THE PROBLEM:
Please copy out the entries below exactly, beginning with the line that contains "Note: This by-law was previously by-law 12" and ending with the line that contains "(3) This by-law", and include nothing outside that span.
※
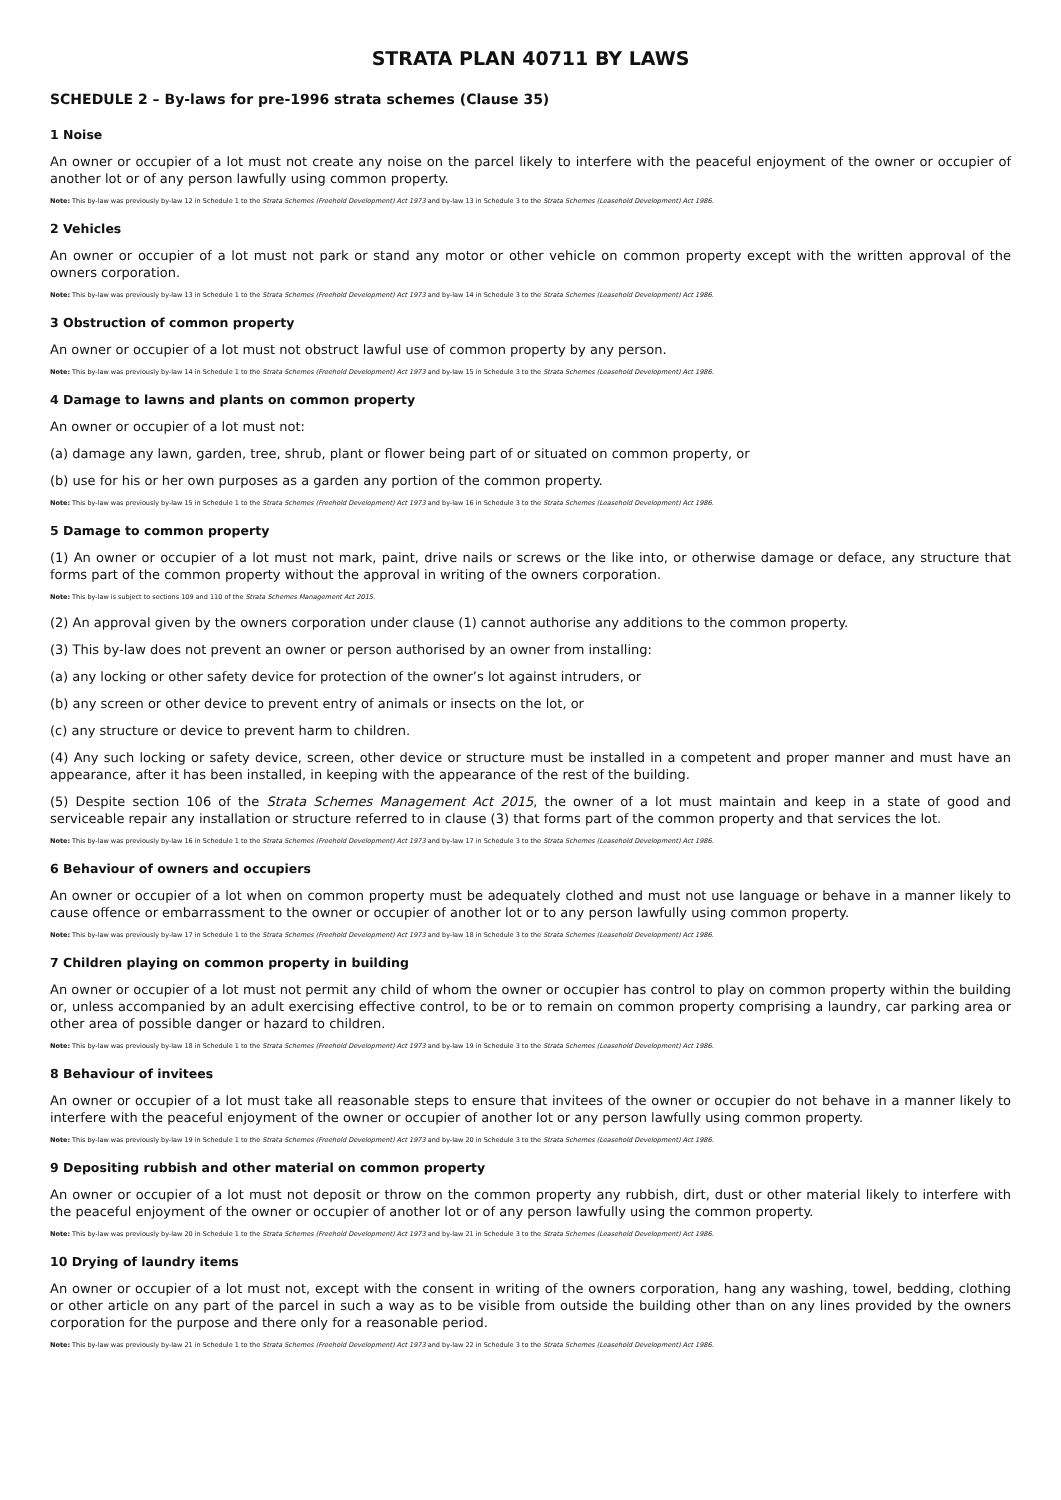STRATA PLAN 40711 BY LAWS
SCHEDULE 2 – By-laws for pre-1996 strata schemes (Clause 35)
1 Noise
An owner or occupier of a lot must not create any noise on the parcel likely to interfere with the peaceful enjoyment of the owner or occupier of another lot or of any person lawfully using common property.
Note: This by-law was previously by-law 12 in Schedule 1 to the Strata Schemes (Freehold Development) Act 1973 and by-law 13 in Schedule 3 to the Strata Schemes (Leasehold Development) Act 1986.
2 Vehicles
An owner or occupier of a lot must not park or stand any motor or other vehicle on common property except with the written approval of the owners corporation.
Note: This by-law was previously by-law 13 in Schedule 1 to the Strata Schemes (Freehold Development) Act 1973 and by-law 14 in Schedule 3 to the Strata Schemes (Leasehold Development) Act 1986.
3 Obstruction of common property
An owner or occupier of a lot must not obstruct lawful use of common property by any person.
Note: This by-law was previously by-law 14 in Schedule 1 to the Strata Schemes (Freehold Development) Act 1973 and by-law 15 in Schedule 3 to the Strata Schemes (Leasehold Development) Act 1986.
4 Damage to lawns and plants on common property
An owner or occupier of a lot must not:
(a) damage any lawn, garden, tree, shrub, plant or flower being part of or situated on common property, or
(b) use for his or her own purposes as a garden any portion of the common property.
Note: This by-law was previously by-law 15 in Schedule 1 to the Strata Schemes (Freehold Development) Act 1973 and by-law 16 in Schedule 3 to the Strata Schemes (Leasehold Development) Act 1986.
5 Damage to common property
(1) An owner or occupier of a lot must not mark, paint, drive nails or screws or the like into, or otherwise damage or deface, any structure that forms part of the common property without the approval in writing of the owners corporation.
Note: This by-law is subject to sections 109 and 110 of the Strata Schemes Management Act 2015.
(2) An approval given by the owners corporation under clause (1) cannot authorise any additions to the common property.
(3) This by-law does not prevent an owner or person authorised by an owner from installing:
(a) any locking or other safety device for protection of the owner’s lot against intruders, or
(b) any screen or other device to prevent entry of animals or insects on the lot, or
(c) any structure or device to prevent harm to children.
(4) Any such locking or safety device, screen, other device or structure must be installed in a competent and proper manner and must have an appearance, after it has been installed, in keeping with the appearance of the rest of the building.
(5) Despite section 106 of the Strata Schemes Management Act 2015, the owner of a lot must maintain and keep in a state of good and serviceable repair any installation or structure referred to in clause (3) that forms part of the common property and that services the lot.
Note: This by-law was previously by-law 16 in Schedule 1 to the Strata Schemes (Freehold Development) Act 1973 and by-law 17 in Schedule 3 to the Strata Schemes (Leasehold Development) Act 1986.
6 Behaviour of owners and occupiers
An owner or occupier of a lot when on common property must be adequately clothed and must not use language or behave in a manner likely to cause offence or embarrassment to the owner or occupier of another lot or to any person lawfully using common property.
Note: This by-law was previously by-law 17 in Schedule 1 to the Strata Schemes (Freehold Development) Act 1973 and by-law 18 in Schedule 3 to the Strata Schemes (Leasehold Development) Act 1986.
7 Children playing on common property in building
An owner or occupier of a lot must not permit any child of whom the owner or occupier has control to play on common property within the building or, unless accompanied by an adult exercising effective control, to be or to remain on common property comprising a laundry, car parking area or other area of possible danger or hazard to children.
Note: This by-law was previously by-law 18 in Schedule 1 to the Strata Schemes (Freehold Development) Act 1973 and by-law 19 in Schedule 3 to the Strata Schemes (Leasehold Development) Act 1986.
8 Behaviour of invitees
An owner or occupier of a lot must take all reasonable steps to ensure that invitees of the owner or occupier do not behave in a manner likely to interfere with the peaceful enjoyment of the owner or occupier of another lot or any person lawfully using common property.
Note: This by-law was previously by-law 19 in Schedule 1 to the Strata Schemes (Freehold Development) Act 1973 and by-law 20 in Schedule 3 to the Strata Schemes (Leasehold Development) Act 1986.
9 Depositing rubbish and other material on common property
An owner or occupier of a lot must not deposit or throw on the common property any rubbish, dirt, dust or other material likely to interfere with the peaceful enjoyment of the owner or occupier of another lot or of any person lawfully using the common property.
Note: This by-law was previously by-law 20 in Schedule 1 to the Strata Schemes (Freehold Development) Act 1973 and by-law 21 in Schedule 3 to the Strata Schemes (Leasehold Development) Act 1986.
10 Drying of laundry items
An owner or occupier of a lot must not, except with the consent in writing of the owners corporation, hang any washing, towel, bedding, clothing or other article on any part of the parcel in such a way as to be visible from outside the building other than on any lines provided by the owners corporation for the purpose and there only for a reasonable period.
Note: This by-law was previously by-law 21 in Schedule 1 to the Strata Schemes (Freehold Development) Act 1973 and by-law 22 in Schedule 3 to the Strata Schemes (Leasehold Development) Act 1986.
※
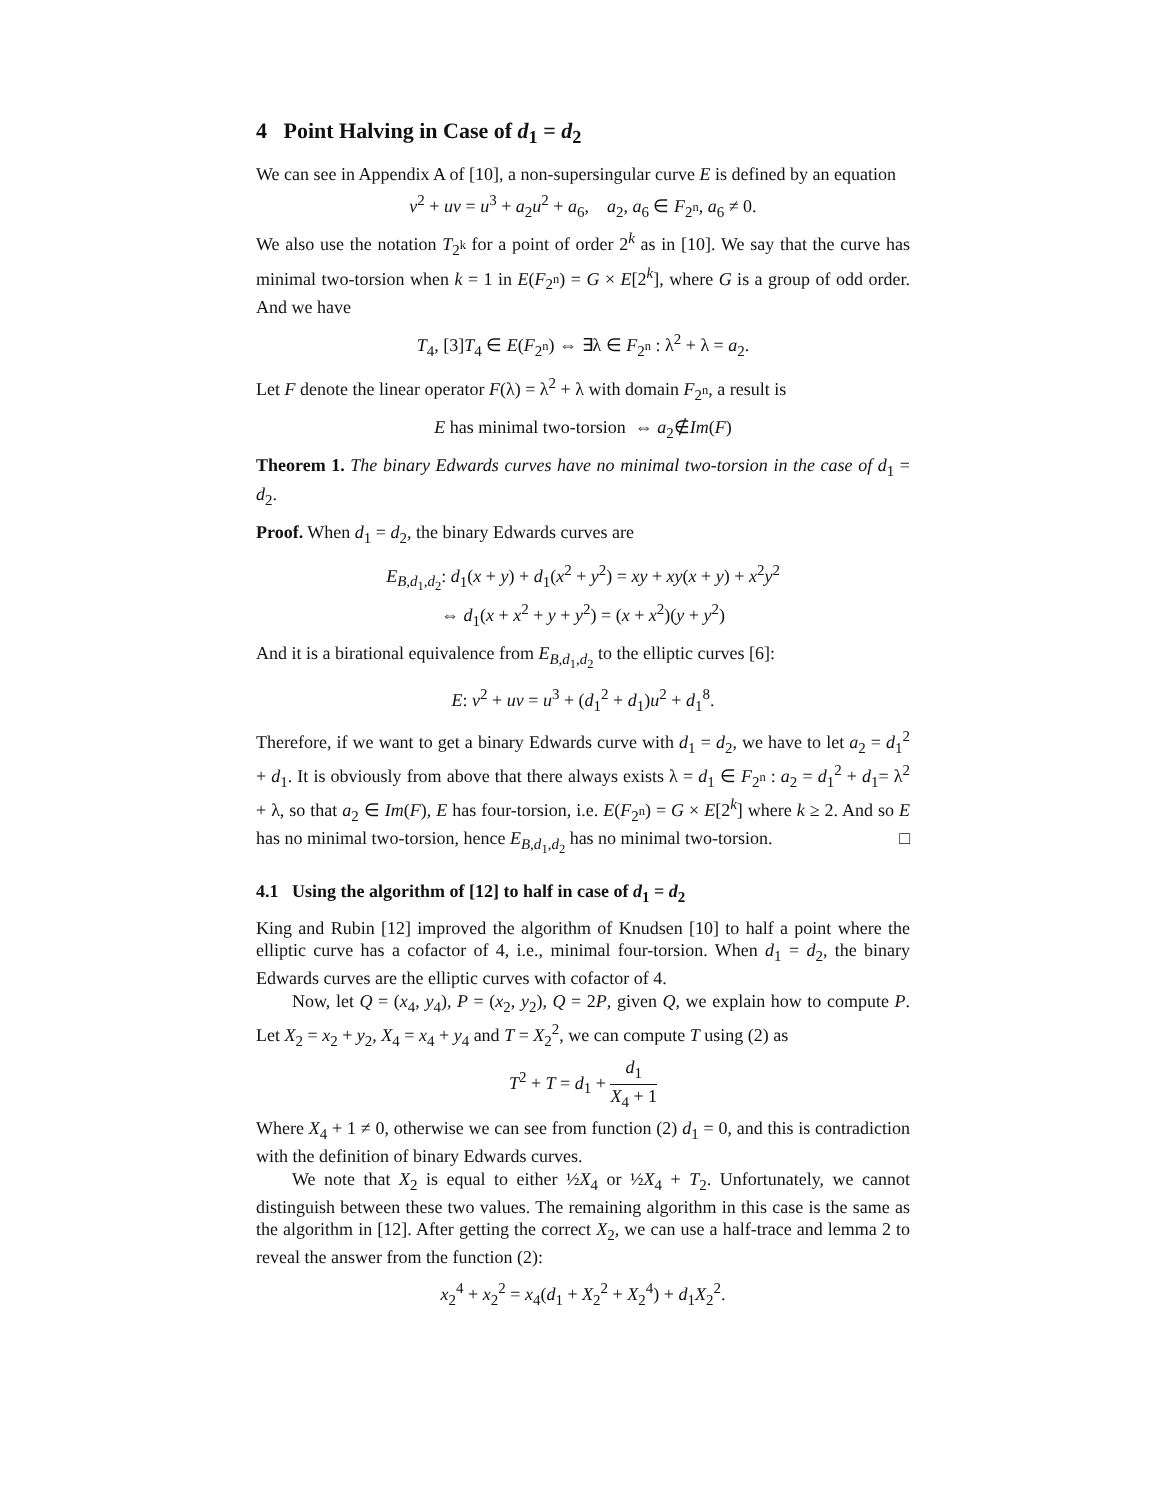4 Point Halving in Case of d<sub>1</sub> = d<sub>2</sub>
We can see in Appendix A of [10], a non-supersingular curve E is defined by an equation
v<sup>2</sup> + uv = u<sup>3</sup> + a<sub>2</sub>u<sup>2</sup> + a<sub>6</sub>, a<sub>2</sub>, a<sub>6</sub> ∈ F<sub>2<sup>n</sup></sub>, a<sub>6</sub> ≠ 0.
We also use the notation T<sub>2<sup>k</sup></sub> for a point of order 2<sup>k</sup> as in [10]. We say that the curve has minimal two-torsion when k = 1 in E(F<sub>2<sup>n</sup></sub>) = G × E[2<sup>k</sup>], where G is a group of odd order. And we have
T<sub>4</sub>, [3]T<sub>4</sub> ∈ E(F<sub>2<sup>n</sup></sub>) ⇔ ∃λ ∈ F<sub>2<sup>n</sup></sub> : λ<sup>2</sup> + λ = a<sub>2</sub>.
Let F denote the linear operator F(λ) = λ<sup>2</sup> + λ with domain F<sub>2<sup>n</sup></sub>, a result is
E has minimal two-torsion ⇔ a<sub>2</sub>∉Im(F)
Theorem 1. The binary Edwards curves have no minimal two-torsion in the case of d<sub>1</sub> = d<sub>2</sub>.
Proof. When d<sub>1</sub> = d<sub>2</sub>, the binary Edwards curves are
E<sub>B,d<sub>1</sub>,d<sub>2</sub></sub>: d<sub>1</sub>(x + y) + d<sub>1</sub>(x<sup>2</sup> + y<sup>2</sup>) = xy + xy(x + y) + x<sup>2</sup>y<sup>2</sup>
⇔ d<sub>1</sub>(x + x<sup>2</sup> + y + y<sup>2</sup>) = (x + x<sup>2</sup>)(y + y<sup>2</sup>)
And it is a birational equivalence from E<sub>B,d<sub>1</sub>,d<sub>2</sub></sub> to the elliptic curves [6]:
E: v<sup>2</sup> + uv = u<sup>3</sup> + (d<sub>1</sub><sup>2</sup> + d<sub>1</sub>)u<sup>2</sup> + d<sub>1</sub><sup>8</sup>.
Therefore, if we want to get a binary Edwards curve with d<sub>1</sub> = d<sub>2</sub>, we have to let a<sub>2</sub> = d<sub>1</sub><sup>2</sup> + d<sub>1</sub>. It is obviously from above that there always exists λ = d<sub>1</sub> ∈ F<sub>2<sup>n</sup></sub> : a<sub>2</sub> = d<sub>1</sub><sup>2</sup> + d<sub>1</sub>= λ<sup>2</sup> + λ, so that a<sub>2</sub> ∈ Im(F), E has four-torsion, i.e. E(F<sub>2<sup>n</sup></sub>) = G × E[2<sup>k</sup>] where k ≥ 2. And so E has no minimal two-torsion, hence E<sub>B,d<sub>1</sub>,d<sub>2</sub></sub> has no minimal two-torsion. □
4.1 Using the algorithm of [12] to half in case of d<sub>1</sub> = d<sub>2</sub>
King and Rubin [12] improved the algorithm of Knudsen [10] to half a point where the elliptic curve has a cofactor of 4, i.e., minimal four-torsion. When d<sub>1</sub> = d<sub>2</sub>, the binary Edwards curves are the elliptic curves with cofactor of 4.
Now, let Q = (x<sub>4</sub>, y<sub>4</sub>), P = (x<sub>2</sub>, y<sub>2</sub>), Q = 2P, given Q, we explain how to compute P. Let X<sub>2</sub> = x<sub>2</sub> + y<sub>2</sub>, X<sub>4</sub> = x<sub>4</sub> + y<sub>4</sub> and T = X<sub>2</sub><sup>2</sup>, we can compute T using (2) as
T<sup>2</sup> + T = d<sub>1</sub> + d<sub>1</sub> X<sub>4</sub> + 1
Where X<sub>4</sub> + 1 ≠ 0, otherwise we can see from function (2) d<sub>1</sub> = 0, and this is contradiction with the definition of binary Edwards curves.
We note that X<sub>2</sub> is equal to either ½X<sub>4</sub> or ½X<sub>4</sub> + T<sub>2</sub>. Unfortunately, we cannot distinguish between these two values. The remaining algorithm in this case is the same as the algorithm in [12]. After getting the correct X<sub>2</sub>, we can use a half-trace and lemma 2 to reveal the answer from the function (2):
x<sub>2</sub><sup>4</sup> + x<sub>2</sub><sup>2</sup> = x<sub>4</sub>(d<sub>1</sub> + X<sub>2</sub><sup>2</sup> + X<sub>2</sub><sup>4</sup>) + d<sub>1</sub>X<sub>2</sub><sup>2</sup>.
※
YOUR RESPONSE:
Note: This by-law was previously by-law 12 in Schedule 1 to the Strata Schemes (Freehold Development) Act 1973 and by-law 13 in Schedule 3 to the Strata Schemes (Leasehold Development) Act 1986.
2 Vehicles
An owner or occupier of a lot must not park or stand any motor or other vehicle on common property except with the written approval of the owners corporation.
Note: This by-law was previously by-law 13 in Schedule 1 to the Strata Schemes (Freehold Development) Act 1973 and by-law 14 in Schedule 3 to the Strata Schemes (Leasehold Development) Act 1986.
3 Obstruction of common property
An owner or occupier of a lot must not obstruct lawful use of common property by any person.
Note: This by-law was previously by-law 14 in Schedule 1 to the Strata Schemes (Freehold Development) Act 1973 and by-law 15 in Schedule 3 to the Strata Schemes (Leasehold Development) Act 1986.
4 Damage to lawns and plants on common property
An owner or occupier of a lot must not:
(a) damage any lawn, garden, tree, shrub, plant or flower being part of or situated on common property, or
(b) use for his or her own purposes as a garden any portion of the common property.
Note: This by-law was previously by-law 15 in Schedule 1 to the Strata Schemes (Freehold Development) Act 1973 and by-law 16 in Schedule 3 to the Strata Schemes (Leasehold Development) Act 1986.
5 Damage to common property
(1) An owner or occupier of a lot must not mark, paint, drive nails or screws or the like into, or otherwise damage or deface, any structure that forms part of the common property without the approval in writing of the owners corporation.
Note: This by-law is subject to sections 109 and 110 of the Strata Schemes Management Act 2015.
(2) An approval given by the owners corporation under clause (1) cannot authorise any additions to the common property.
(3) This by-law does not prevent an owner or person authorised by an owner from installing:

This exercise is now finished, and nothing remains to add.